**EXERCISE REQUIREMENTS:** The response must consist of each line in the listing that has the word "events" in it.

**DATA FOR THIS TASK:**
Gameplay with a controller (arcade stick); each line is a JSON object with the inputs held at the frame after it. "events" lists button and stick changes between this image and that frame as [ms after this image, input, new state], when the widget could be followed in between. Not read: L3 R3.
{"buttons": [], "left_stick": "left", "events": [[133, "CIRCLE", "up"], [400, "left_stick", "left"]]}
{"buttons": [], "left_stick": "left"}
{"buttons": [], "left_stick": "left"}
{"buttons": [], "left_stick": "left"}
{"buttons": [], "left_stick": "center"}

**COMPLETED EXERCISE:**
Gameplay with a controller (arcade stick); each line is a JSON object with the inputs held at the frame after it. "events" lists button and stick changes between this image and that frame as [ms after this image, input, new state], when the widget could be followed in between. Not read: L3 R3.
{"buttons": [], "left_stick": "left", "events": [[133, "CIRCLE", "up"], [400, "left_stick", "left"]]}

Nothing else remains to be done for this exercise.